Problem statement » I would like the entries transcribed word for word, please, with the pictures removed.
┌─ Data extracts
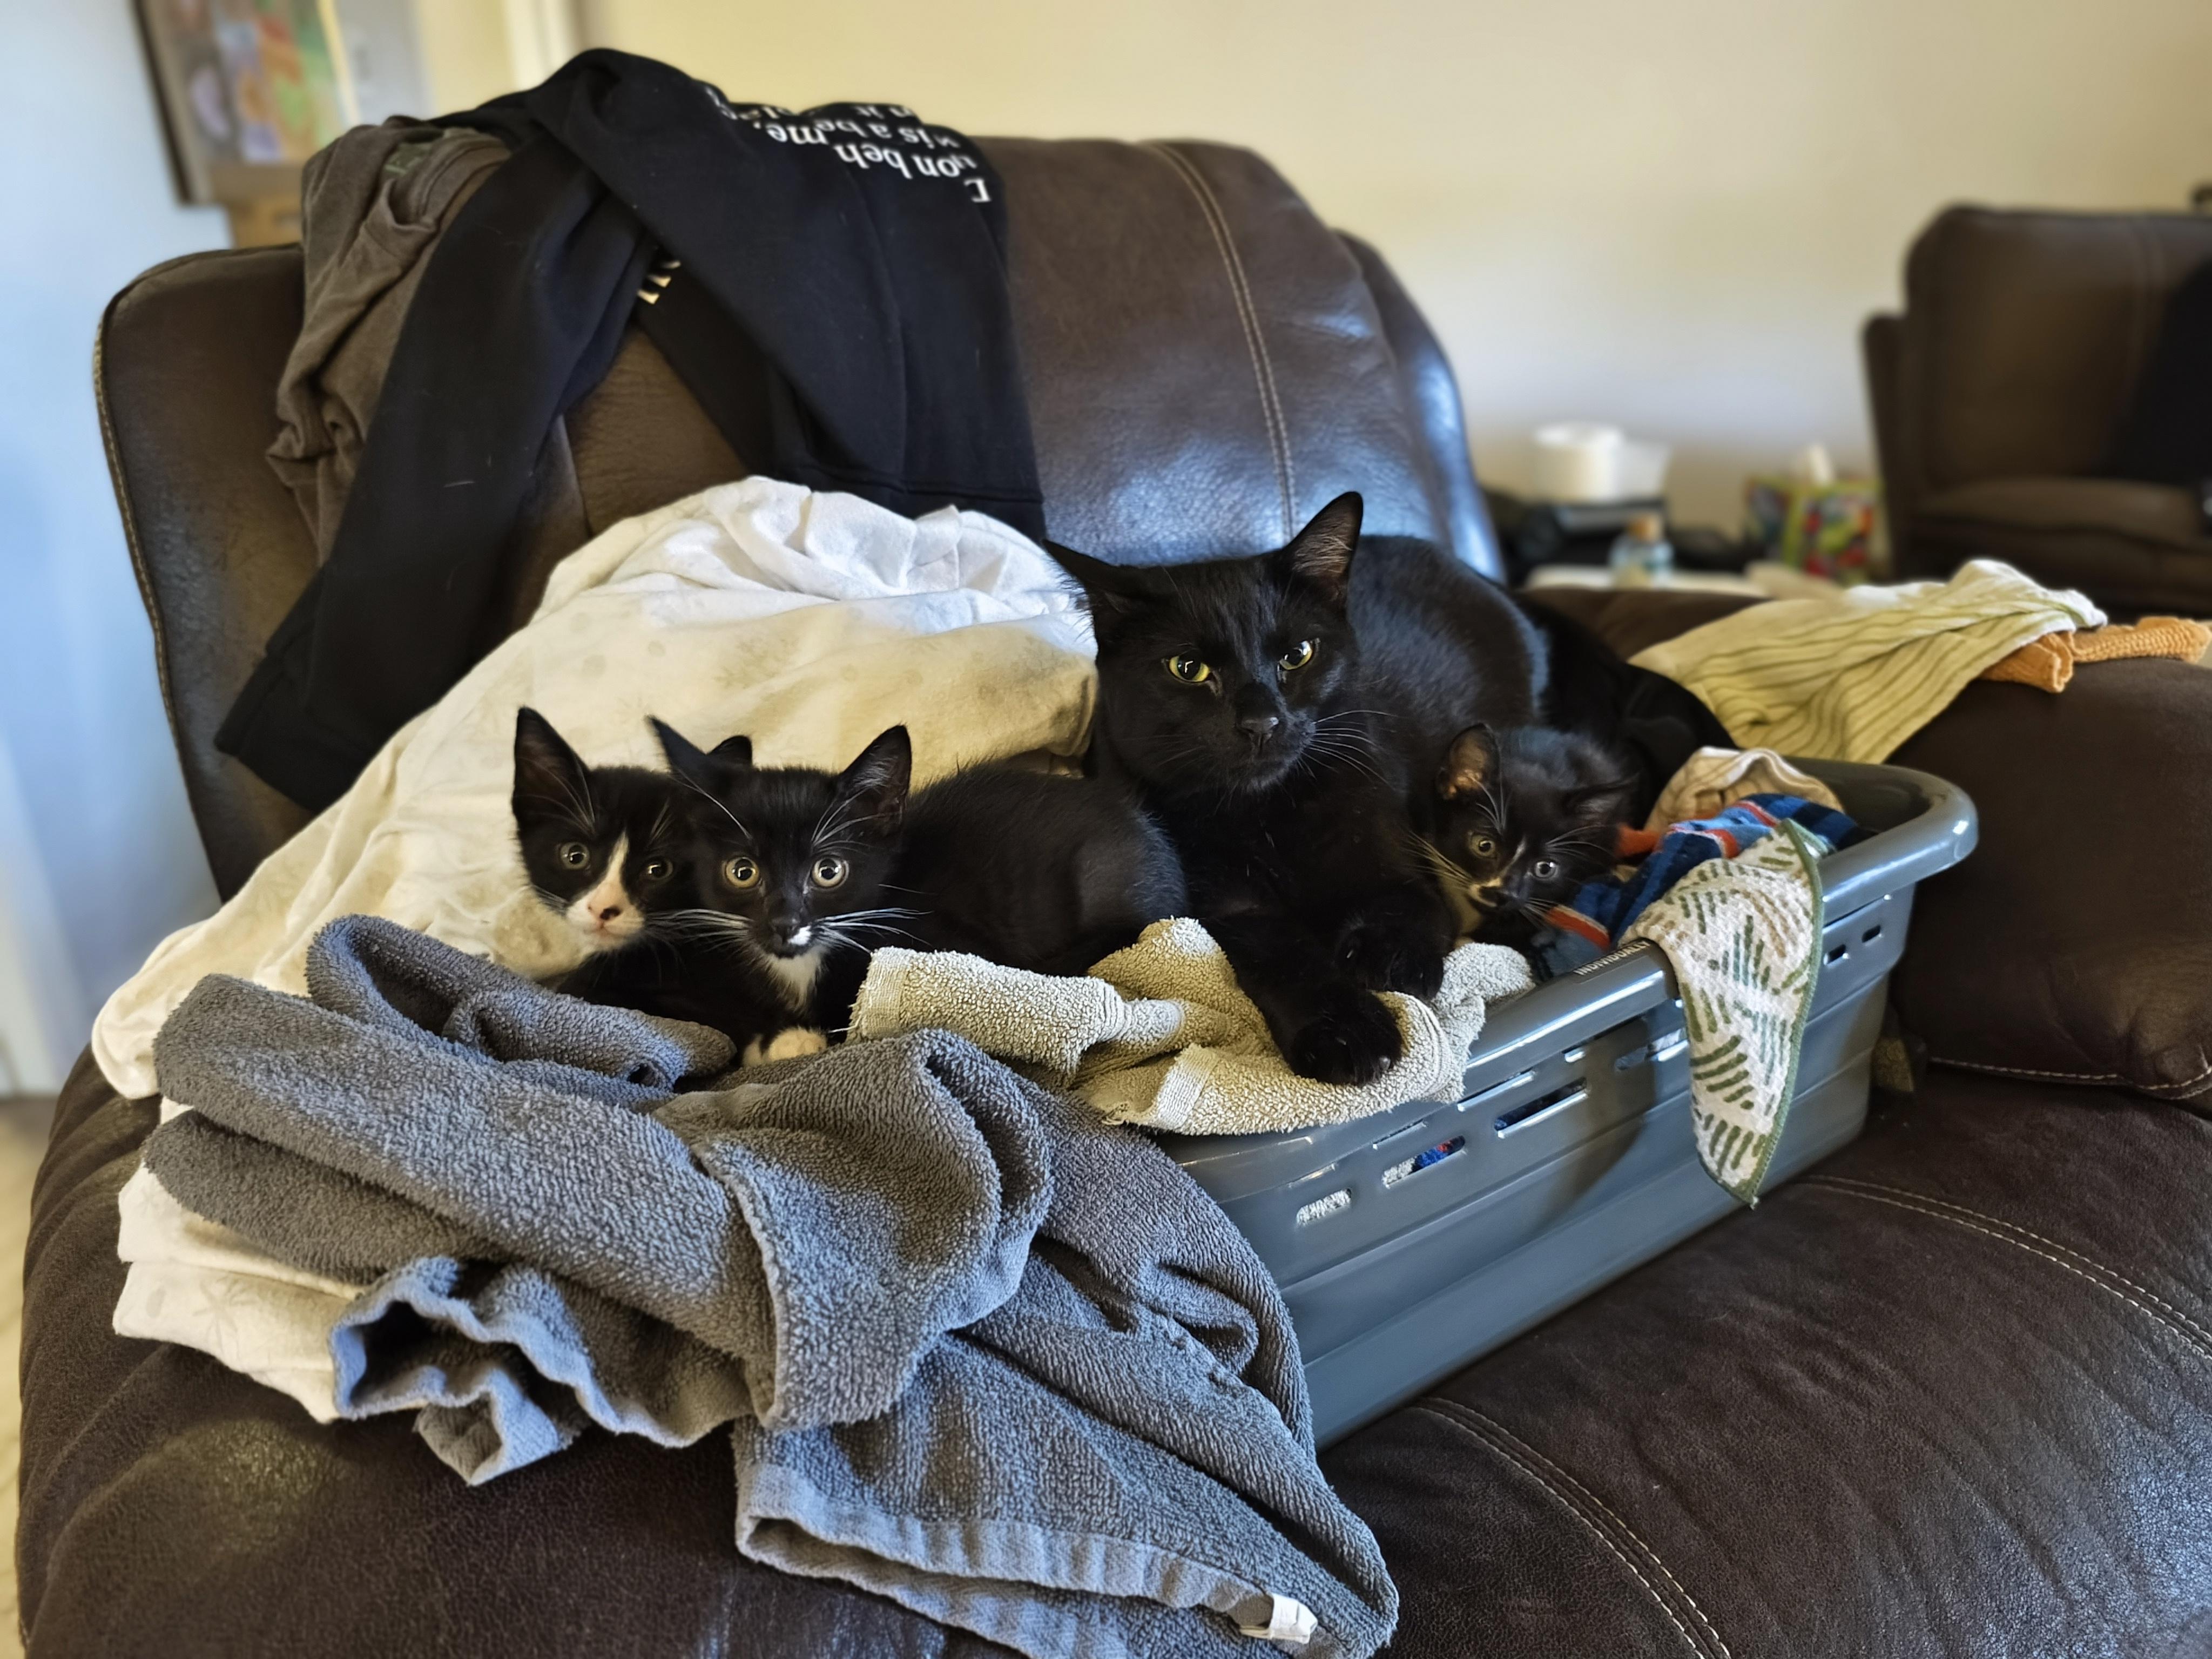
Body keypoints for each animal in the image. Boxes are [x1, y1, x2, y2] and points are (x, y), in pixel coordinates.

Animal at [1048, 495, 1459, 1085]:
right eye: (1188, 668)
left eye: (1298, 654)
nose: (1262, 723)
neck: (1268, 813)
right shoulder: (1228, 909)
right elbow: (1283, 954)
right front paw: (1348, 1031)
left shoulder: (1400, 860)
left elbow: (1406, 905)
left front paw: (1387, 960)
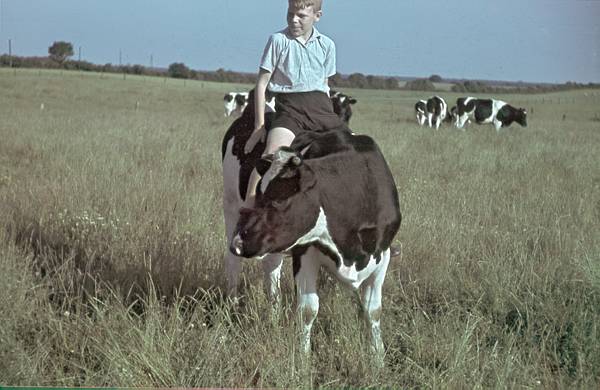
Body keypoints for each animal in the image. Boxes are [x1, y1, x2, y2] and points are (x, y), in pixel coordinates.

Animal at [230, 129, 404, 362]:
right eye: (258, 193)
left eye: (280, 199)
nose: (238, 242)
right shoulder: (304, 253)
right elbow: (307, 310)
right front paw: (303, 359)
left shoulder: (382, 254)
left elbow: (373, 310)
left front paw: (378, 358)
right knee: (265, 276)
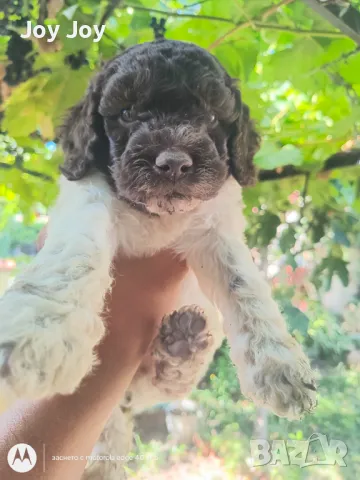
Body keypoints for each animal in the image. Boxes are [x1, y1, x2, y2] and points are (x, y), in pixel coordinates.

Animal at [0, 39, 316, 478]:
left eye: (212, 116)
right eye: (127, 112)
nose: (174, 162)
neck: (156, 217)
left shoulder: (216, 227)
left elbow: (244, 287)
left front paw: (279, 365)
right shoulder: (87, 196)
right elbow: (75, 254)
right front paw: (40, 332)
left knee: (153, 388)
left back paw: (180, 349)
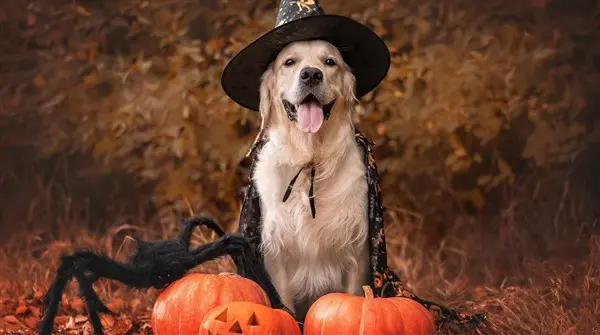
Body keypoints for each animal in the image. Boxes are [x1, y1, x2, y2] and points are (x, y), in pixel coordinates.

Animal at [248, 39, 370, 320]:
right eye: (289, 62)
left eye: (330, 62)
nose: (311, 74)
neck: (309, 159)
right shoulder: (276, 251)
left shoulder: (356, 250)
└─
Output for this exercise »
Body keypoints for each animal in the image. Boxes are [x1, y1, x2, y2] and points are (x, y), in pixel coordinates.

Animal at [1048, 495, 1459, 1085]:
right eye: (1188, 668)
left eye: (1298, 654)
nose: (1262, 723)
neck: (1268, 813)
right shoulder: (1228, 909)
right elbow: (1283, 954)
right front paw: (1348, 1031)
left shoulder: (1400, 860)
left elbow: (1406, 905)
left front paw: (1387, 960)
Body keypoints for each animal in the image. Boxes are [x1, y1, x2, y2] and points are (x, y), in pixel coordinates.

Animal at [230, 129, 404, 362]:
right eye: (258, 193)
left eye: (280, 199)
nose: (238, 242)
right shoulder: (304, 253)
right elbow: (307, 310)
right front paw: (303, 359)
left shoulder: (382, 254)
left elbow: (373, 310)
left front paw: (378, 358)
right knee: (265, 276)
Body keypoints for each animal in the image. Boxes are [x1, y1, x2, y2] and points are (x, y), in pixel coordinates.

Animal at [0, 39, 316, 478]:
left eye: (212, 116)
right eye: (127, 112)
nose: (174, 162)
neck: (156, 217)
left shoulder: (216, 227)
left elbow: (244, 287)
left front paw: (279, 365)
right shoulder: (87, 196)
right elbow: (75, 254)
right front paw: (40, 332)
left knee: (153, 388)
left back paw: (180, 349)
Body keypoints for each animal in the image. Boxes are [x1, y1, x2, y2] and points are (x, y), in pixel coordinates.

Animal at [248, 39, 370, 320]:
right eye: (289, 62)
left eye: (330, 62)
nose: (311, 74)
neck: (309, 159)
right shoulder: (276, 251)
left shoulder: (356, 250)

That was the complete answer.